While many parents aspire for relatives to help teach children their native language, it turns out that can be a challenge. As kids get older they often learn they can get away with speaking English, and relatives often prioritize understanding over teaching. As a result heritage language learners’ language level will often plateau unless they also receive formal education in the language.
The distinct needs and opportunities for heritage language learners has been a hot topic for language education researchers lately, with many studies showing the effectiveness of dual language immersion programs. Being a heritage language learner is a great opportunity, and language classes tailored to their needs can help them reach full fluency.
Read more:Heritage Languages in America When a Foreign Language isn’t Foreign
Much has been written about how many jobs in the future will be automated – with tasks requiring ingenuity and creativity being left to humans. How then to build creative thinking skills in children? One of the surprising ways is by learning a second language. Several studies have demonstrated greater creativity and problem solving skills amongst bilinguals.
Learning a foreign language helps children see the world through different lenses. The ability to consider multiple viewpoints to a problem is a cornerstone of creative problem solving.
Read more:Can Learning a New Language Boost Your Creativity? Bilingual Children ‘Better at Problem Solving Skills’ European Commission Study on the Contribution of Multilingualism to Creativity
Sure, there’s a joy that comes from being able to speak to others in their native language – not to mention a sense of achievement. But part of the fun of learning a foreign language is discovering differences in how people look at the world. It’s fun to think about why dogs say "woof" in English, "wang wang" in Mandarin and "guau" in Spanish. What’s the right word? The dogs aren’t saying.
It’s also fun to discover words in a foreign language that don't exist in your native tongue. Take the Tagalog word, "gigil", which means “the irresistible urge to pinch/squeeze someone because they are loved or cherished.” Shouldn’t every language should have that word?
Read more:The Positive Lexicography
The American Council on the Teaching of Foreign Languages lists and summarizes many of the research studies supporting the benefits of foreign language for children.
The Center for Early Care and Education Research , a federally funded national research center in the United States, published a review of 102 peer-reviewed journal articles looking at dual language learners.

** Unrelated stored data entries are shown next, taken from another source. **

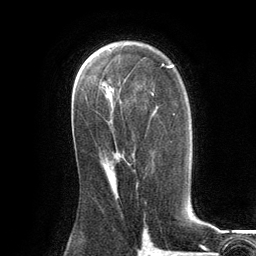
Breast MRI (dynamic contrast-enhanced), one axial slice. Slice 75 of 134 in the series (ordered by position). Cropped to one breast. Dynamic contrast-enhanced series, time point 2 of 6 at this slice position (early post-contrast). 3 T. TE 2.8 ms, TR 7.3 ms. 256 × 256 image matrix, field of view 180 × 180 mm. Female patient.
Structures marked on this image (semi-automatically segmented with operator editing):
- enhancing-tissue mask used for the functional tumour volume (all voxels passing the contrast-enhancement thresholds inside the analysis volume; usually the tumour): box from (x=113, y=175) to (x=114, y=180) px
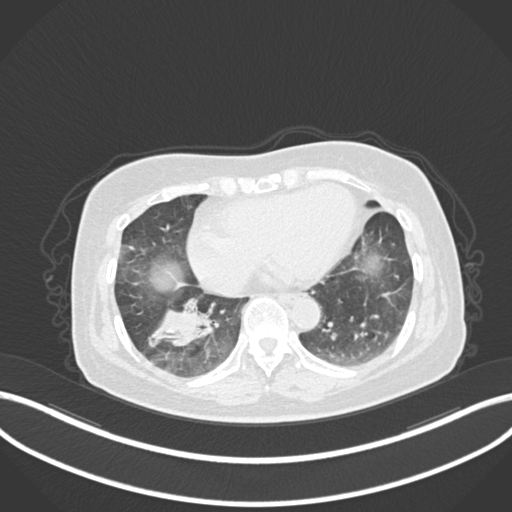
Chest CT, one axial slice. Slice 40 of 222 in the series (ordered by position). 120 kVp. Lung window (W 1500 / L -600 HU). 1 mm slice thickness. 512 × 512 image matrix, field of view 400 × 400 mm. Female patient, age 67 years. Case-level facts recorded for this patient, not image findings: clinical TNM (as recorded): T1c N1 M0.
Structures marked on this image (rectangle marked by the reading radiologist):
- lung tumour (recorded histology: adenocarcinoma): bounding box (x1, y1, x2, y2) in pixels: (147, 289, 224, 358)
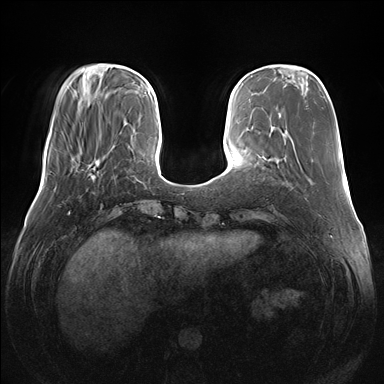
Breast MRI (dynamic contrast-enhanced), one axial slice. Position 41 of 176 along the scan axis. Dynamic contrast-enhanced series, time point 2 of 7 at this slice position (early post-contrast). 1.5 T. TE 1.5 ms, TR 4.1 ms. 384 × 384 image matrix, field of view 380 × 380 mm. Female patient.
Annotated regions visible in this slice (semi-automatic segmentation, software-assisted and operator-edited):
- enhancing-tissue mask used for the functional tumour volume (all voxels passing the contrast-enhancement thresholds inside the analysis volume; usually the tumour): box from (x=75, y=162) to (x=95, y=173) px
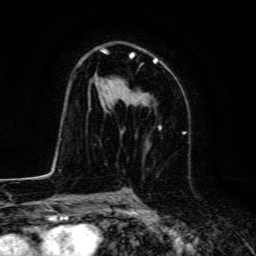
Breast MRI, one axial slice. Slice 85 of 134 in the series (ordered by position). Cropped to one breast. Dynamic contrast-enhanced series, time point 2 of 6 at this slice position (early post-contrast). 3 T. TE 4.7 ms, TR 9 ms. 1.2 mm slice thickness. 256 × 256 image matrix, field of view 160 × 160 mm. Female patient.
Outlined on this slice (semi-automatically segmented with operator editing):
- enhancing-tissue mask used for the functional tumour volume (all voxels passing the contrast-enhancement thresholds inside the analysis volume; usually the tumour): box from (x=99, y=47) to (x=157, y=105) px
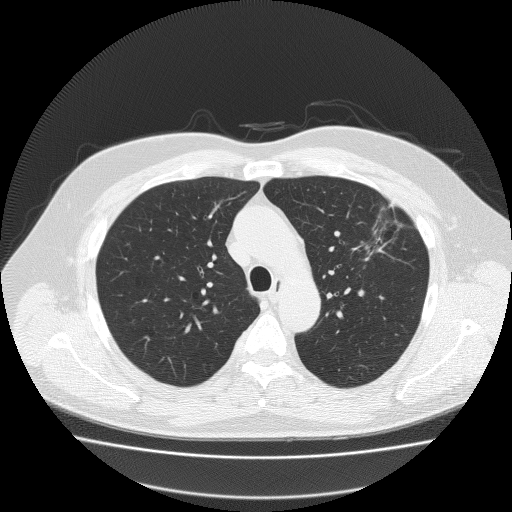
Axial slice from a low-dose chest CT screening exam; baseline annual screen; lung window (W 1500 / L -600 HU); 2 mm slice thickness; lung (sharp) reconstruction kernel (FC51). Male participant, aged 62 years at enrolment. Former smoker at enrolment.
Lesion marked by an expert reader, bounding box [x1, y1, x2, y2] px = [358, 197, 426, 259]. Screening reader's record for this exam (one nodule recorded; not confirmed to be the boxed lesion): non-calcified nodule or mass ≥4 mm, left upper lobe, 18 × 8 mm, spiculated (stellate) margins, soft tissue attenuation. Lung cancer was diagnosed 49 days after this screen: bronchiolo-alveolar adenocarcinoma, NOS, left upper lobe, well differentiated (G1), stage IA (AJCC 6th edition), 25 mm at pathology.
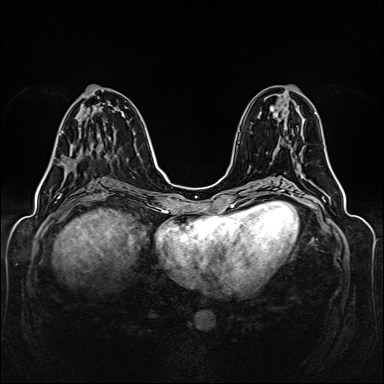
Breast MRI (dynamic contrast-enhanced), one axial slice; slice 62 of 160 in the series (ordered by position); dynamic contrast-enhanced series, time point 2 of 6 at this slice position (early post-contrast); 1.5 T; TE 2.3 ms, TR 5.2 ms; 1 mm slice thickness; 384 × 384 image matrix, field of view 330 × 330 mm. Female patient.
Annotated regions visible in this slice (semi-automatic segmentation, software-assisted and operator-edited):
- enhancing-tissue mask used for the functional tumour volume (all voxels passing the contrast-enhancement thresholds inside the analysis volume; usually the tumour): box from (x=59, y=102) to (x=75, y=165) px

Dr. Ellen Bialystok is a leading researcher in the field of bilingualism and cognitive development, including the impact of bilingualism on “executive control” in children and delays in age-related memory declines.
Dr. Patricia K. Kuhl is co-director of the University of Washington’s Institute for Learning and Brain Sciences and co-author of The Scientist in the Crib: Minds, Brains, and How Children Learn. Her TED talk on “The Linguistic Genius of Babies” has had more than two million views.
Dr. Abutalebi Jubin’s research uses brain imaging to compare monolinguals and bilinguals. He is the editor-in-chief of the journal Bilingualism: Language and Cognition.